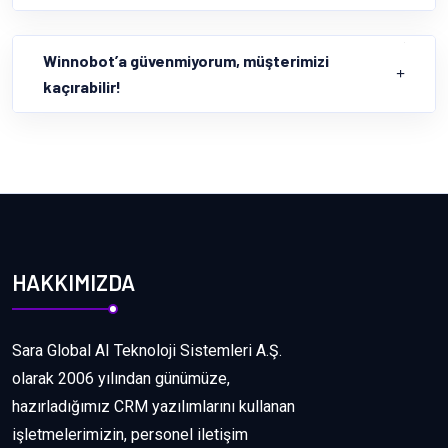
Winnobot’a güvenmiyorum, müşterimizi
kaçırabilir!
HAKKIMIZDA
Sara Global AI Teknoloji Sistemleri A.Ş.
olarak 2006 yılından günümüze,
hazırladığımız CRM yazılımlarını kullanan
işletmelerimizin, personel iletişim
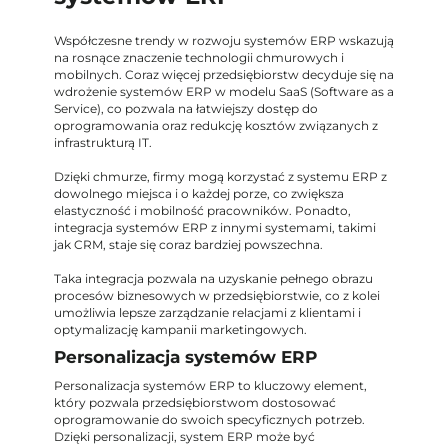
Współczesne trendy w rozwoju systemów ERP wskazują
na rosnące znaczenie technologii chmurowych i
mobilnych. Coraz więcej przedsiębiorstw decyduje się na
wdrożenie systemów ERP w modelu SaaS (Software as a
Service), co pozwala na łatwiejszy dostęp do
oprogramowania oraz redukcję kosztów związanych z
infrastrukturą IT.
Dzięki chmurze, firmy mogą korzystać z systemu ERP z
dowolnego miejsca i o każdej porze, co zwiększa
elastyczność i mobilność pracowników. Ponadto,
integracja systemów ERP z innymi systemami, takimi
jak CRM, staje się coraz bardziej powszechna.
Taka integracja pozwala na uzyskanie pełnego obrazu
procesów biznesowych w przedsiębiorstwie, co z kolei
umożliwia lepsze zarządzanie relacjami z klientami i
optymalizację kampanii marketingowych.
Personalizacja systemów ERP
Personalizacja systemów ERP to kluczowy element,
który pozwala przedsiębiorstwom dostosować
oprogramowanie do swoich specyficznych potrzeb.
Dzięki personalizacji, system ERP może być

◇ ◇ ◇

Your task >> Write out again exactly the lines above from the one with "işletmelerimizin, personel iletişim" through the one with "infrastrukturą IT.", adding no other lines and no pictures.

Response for this exercise >>
işletmelerimizin, personel iletişim
Współczesne trendy w rozwoju systemów ERP wskazują
na rosnące znaczenie technologii chmurowych i
mobilnych. Coraz więcej przedsiębiorstw decyduje się na
wdrożenie systemów ERP w modelu SaaS (Software as a
Service), co pozwala na łatwiejszy dostęp do
oprogramowania oraz redukcję kosztów związanych z
infrastrukturą IT.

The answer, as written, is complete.